那時大家都在猜能讓沈知言如此隆重告白的女生肯定是一位無論外貌,身世都和他與之匹配的人。
但是,當她看到被人強拉到人群中央,穿著普通甚至說有些陳舊的短袖牛仔褲,一臉茫然的白鴿時,她是不可置信的。
她甚至在想,沈知言這是鬧著玩的吧。
可是當看到沈知言一臉緊張地抱著鮮花,語無倫次的說著告白話語時,她才確信,沈知言是認真的。
因為沈知言從來都是自信風發的樣子,可那天他連一句我喜歡你都磕巴了好幾次才說出口。
圍觀的人裏三層外三層,大家拍手、尖叫、起哄,喊著答應他。
但白鴿始終是一副淡淡地表情,並沒有為這一場深情告白所動。
她很平靜而又禮貌地拒絕了沈知言:“謝謝你。但是對不起,我沒有談戀愛的打算。”
大家都以為那樣高傲的人被當眾拒絕了肯定會沒麵子而放棄。但沈知言隻是失落了一下,然後笑著把花塞進白鴿懷裏,說:“沒關係,那我就一直追,追到你想要談戀愛的時候。”
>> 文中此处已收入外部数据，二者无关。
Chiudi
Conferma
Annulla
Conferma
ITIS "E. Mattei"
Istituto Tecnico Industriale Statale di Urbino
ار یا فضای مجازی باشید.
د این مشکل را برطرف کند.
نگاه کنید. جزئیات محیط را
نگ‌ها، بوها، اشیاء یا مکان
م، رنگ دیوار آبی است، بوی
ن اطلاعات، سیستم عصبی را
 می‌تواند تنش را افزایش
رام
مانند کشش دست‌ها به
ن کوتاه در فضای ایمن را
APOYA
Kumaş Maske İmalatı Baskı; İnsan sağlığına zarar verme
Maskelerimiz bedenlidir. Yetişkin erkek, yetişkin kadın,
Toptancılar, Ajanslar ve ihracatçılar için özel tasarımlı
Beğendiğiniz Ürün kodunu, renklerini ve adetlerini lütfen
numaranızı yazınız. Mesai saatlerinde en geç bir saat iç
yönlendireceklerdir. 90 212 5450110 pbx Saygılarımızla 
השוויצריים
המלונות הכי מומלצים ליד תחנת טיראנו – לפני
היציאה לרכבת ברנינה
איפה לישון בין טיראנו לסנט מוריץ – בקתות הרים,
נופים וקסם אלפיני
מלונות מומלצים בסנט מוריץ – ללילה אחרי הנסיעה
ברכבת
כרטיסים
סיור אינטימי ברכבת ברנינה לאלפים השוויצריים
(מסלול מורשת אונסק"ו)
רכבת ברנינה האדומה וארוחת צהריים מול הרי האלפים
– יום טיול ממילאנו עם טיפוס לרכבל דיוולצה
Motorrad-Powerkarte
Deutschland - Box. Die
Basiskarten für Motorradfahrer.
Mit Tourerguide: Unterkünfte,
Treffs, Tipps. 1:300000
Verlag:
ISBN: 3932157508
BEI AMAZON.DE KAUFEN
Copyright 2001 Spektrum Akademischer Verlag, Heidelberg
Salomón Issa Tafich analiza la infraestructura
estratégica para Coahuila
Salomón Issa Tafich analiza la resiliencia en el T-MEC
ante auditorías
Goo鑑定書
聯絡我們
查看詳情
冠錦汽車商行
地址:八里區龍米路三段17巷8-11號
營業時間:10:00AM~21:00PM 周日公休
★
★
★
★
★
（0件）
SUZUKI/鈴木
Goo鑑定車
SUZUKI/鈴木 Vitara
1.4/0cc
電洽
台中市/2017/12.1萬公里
所有人都以為他不過是說說而已,可是後麵每年他都會向白鴿告白一次。雖不像第一次這樣聲勢浩大,但也算是人盡皆知。
他是故意的,故意讓所有人都知道他在追白鴿。也讓所有覬覦白鴿的人明白,她連他沈知言都看不上,更別說你們。
本科畢業沈知言回了家裏集團工作,白鴿保研q大建築係,就算這樣沈知言還是沒有放棄。
盛淺語看著白鴿,她早已不是大一剛入學那個皮膚黝黑,穿著土氣的小女孩了。
白鴿臉上畫著淡妝,精致的臉龐白皙小巧。170的身高,即使穿著可愛圖案的寬鬆睡衣,也不難看出優越的身段。從沒燙染過的烏黑秀發鬆鬆挽在腦後,用一支筆固定住。她好像很少用發圈,總是隨手拿根筆一挽就能挽成一個好看的髻。陽台上沒開燈,隻有外麵梧桐道上的昏黃路燈照進來。她側靠在陽台洗手池邊上,光潔飽滿的額頭前垂下幾根碎發,給人一種說不出的美感。